My suggestions have turned common interview advice around back onto the hiring manager not because I wish to demonize these people (who are humans, probably tired, may be distracted by family life, etc. . . ) but simply because we have taken the care to call what we do in the hiring process a conversation. If it isn’t to be a conversation, then none of this truly matters and it is a performance. In which case, it most definitely privileges a certain kind of person, especially if I am to show-up and perform without prepared comments–a script. How we label what it is we do in this process matters to our understanding of how we show-up and interact and communicate and make-meaning together. And it takes two to have a conversation.
I’ll leave you with a final word about human behavioral biology, bias, and the system we’ve designed to hire people. I’ve been seeing a lot of wise and worthy calls on LinkedIn from recruiters, jobseekers, and content creators for hiring managers to “screen in” instead of “screening out.” This isn’t just hyperbole, but biology.

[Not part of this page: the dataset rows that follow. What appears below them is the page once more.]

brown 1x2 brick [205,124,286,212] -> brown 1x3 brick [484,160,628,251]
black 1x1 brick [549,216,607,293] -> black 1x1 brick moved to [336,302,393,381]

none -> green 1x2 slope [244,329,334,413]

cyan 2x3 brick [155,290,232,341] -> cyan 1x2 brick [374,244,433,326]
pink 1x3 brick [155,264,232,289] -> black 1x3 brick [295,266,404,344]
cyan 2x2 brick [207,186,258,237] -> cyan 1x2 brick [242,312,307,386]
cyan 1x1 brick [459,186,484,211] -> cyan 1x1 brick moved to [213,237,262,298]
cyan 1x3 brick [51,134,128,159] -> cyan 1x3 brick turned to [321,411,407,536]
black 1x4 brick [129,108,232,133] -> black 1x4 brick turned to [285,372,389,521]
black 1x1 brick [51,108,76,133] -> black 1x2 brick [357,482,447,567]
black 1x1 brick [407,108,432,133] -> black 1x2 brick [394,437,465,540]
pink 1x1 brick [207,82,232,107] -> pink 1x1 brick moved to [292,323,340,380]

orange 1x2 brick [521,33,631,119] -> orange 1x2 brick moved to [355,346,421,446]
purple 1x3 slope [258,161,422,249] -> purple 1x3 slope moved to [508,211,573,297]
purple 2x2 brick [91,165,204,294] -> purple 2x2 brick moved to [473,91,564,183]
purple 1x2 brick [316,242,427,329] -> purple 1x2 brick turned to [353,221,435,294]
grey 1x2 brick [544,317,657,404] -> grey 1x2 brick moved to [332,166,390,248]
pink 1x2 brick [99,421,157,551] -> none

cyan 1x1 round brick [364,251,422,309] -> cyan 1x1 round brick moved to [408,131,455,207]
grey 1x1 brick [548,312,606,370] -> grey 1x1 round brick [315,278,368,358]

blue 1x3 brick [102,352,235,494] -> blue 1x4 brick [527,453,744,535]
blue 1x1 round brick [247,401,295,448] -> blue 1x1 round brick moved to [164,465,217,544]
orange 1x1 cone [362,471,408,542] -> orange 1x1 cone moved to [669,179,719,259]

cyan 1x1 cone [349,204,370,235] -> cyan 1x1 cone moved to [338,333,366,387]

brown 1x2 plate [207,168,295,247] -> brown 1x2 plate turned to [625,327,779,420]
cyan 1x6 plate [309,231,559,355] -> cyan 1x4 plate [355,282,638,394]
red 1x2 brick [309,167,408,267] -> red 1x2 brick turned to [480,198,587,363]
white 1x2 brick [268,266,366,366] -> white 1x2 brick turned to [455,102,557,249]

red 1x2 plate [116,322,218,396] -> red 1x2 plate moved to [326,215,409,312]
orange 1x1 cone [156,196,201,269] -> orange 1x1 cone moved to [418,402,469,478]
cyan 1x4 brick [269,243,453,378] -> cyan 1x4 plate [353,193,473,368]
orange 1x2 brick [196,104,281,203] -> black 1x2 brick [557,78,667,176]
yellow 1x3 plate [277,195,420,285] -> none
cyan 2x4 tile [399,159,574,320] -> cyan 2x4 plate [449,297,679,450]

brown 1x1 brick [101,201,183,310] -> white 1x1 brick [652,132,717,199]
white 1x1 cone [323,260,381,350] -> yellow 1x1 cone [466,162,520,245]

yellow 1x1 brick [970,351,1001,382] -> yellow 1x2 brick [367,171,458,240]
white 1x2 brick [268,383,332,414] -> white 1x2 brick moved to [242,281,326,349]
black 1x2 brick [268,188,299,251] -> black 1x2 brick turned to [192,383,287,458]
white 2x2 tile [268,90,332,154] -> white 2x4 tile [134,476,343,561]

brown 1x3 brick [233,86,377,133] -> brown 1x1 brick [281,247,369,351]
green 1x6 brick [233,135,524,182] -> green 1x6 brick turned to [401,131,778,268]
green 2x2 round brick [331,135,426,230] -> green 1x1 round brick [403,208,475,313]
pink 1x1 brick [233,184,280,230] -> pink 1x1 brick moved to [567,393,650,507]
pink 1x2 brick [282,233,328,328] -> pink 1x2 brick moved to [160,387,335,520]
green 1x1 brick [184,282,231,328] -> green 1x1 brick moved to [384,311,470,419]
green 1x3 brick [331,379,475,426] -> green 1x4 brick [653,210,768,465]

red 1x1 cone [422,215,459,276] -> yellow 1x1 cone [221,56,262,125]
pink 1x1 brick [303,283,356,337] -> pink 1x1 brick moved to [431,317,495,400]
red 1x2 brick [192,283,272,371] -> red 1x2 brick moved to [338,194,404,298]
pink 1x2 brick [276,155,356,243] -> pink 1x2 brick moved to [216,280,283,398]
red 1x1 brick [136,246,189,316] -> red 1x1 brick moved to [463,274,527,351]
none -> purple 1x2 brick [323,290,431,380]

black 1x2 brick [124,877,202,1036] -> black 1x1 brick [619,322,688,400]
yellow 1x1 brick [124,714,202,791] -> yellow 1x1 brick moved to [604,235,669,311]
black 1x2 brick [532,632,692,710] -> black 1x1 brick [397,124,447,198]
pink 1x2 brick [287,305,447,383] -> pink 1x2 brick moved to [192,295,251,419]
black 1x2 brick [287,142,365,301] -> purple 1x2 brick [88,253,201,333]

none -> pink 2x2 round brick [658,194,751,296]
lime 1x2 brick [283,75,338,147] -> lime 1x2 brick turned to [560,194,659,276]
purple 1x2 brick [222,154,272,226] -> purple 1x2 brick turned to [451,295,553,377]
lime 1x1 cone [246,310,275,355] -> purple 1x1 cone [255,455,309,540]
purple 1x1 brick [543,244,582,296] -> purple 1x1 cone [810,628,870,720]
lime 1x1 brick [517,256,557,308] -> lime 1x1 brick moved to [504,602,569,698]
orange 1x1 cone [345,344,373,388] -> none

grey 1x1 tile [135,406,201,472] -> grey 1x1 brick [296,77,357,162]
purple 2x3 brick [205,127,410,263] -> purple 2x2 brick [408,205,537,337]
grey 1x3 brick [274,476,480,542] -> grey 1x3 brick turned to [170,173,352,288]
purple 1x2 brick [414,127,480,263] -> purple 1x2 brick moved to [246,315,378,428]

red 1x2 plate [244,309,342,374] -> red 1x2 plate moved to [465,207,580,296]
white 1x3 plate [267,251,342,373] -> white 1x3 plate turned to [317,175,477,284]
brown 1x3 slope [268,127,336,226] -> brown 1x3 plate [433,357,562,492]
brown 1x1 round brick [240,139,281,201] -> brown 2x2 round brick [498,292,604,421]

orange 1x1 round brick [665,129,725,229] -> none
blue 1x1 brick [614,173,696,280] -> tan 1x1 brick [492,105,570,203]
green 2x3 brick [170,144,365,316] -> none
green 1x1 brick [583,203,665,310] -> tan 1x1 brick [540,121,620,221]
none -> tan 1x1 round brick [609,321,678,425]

When our brains label someone as “out” or “them” or “not in,” our brains go to work in all sorts of unconscious ways that impact everything from how we feel to how we make decisions about that person (see, again, Robert Sapolsky’s Behave). If you’re screening for “culture fit,” and screening out, you will only ever screen in the people who are most like you, whether that’s race, gender, class, or any other identity or category marker.
If we’re humanizing the process by undoing our inherent biases through creating context and transparency, then we’re also asking how this person fits instead of how they don’t. In a healthier hiring process, we understand our own biases and the relationship we have to the work and the people. We understand our definition of who fits and who doesn’t and are transparent about our expectations. In a healthy hiring process, we work hard to try to bring people in instead of keeping them out.